There are other ways in which prior authorization processes “are not well informed medically,” he said, recalling a case brought to the attention of the subcommittee in which a patient prescribed a biologic drug for psoriatic arthritis was denied authorization because “the documentation did not include a [disease activity measure] that is specific to RA and not used for psoriatic arthritis.”

It is not uncommon for authorizations for infusible medications to take 2 weeks or longer to secure – even when initially approved. In the AMA’s 2018 Prior Authorization Physician Survey, 65% reported waiting at least 1 business day for a decision and 26% reported waiting at least 3 business days for responses. “With infusibles, we’re absolutely dealing with a much longer time,” Dr. Phillips said.

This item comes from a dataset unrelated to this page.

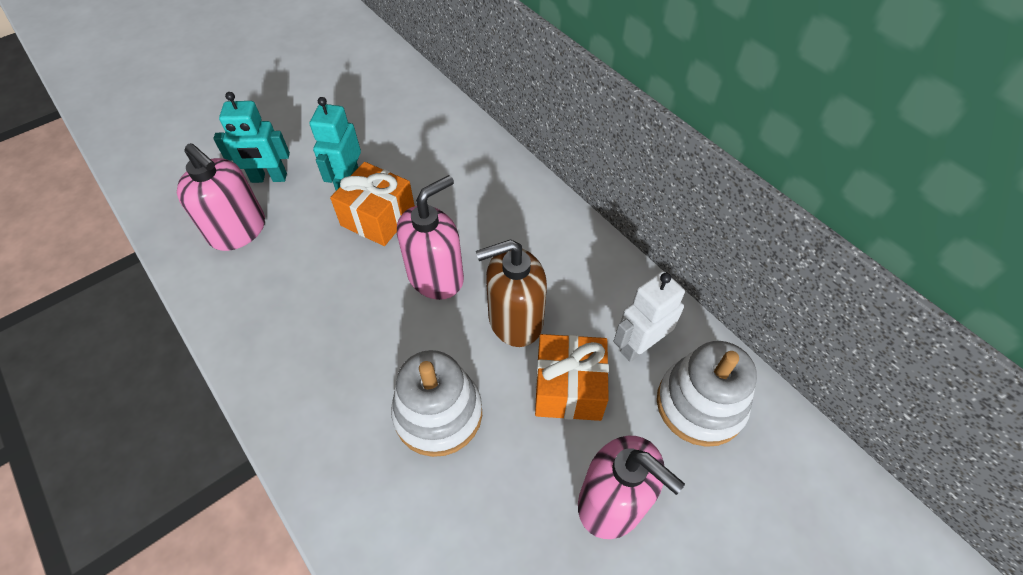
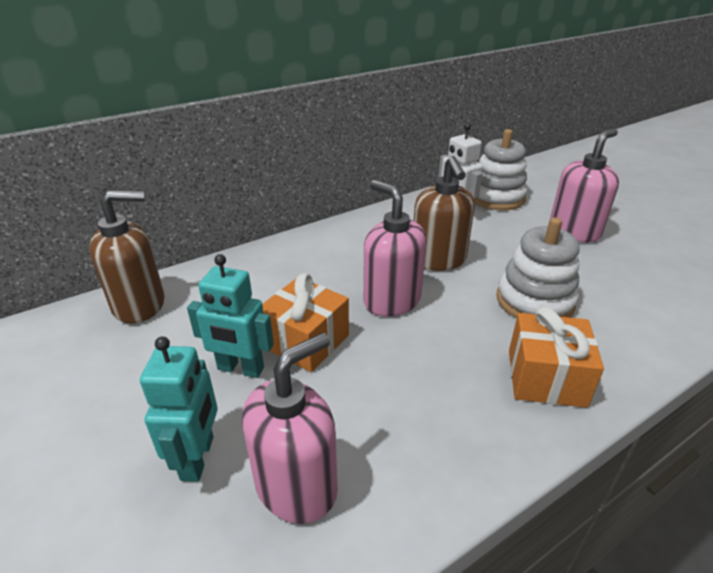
camera: 85 degrees left, 20 degrees down
orange gift [535,334,609,421] -> orange gift moved to [509,306,604,408]
none -> brown soap dispenser [89,191,165,323]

In Dr. Wallace’s study, the finding that prior authorizations facilitated greater prednisone-equivalent glucocorticoid exposure is important, he and his colleagues wrote, because these medications may put patients at higher risk of infection, cardiovascular disease, and diabetes – even in low doses and with short-term use. Notably, the median delay to the initiation of treatment was 29 days, regardless of prior authorization requirements. Dr. Wallace said the delays “likely reflect a combination of factors” – including infusion center waiting lists and patient-level factors – and that his team is “thinking about how to facilitate better access [to their practice’s infusion center] for those who are approved for treatment.”

The most common conditions for which infused medication was ordered were inflammatory arthritis (32%), vasculitis (23%), and IgG4-related disease (17%). The 225 patients in the study had an average age of 53 years.

Dr. Wallace reported that he has no relevant financial disclosures.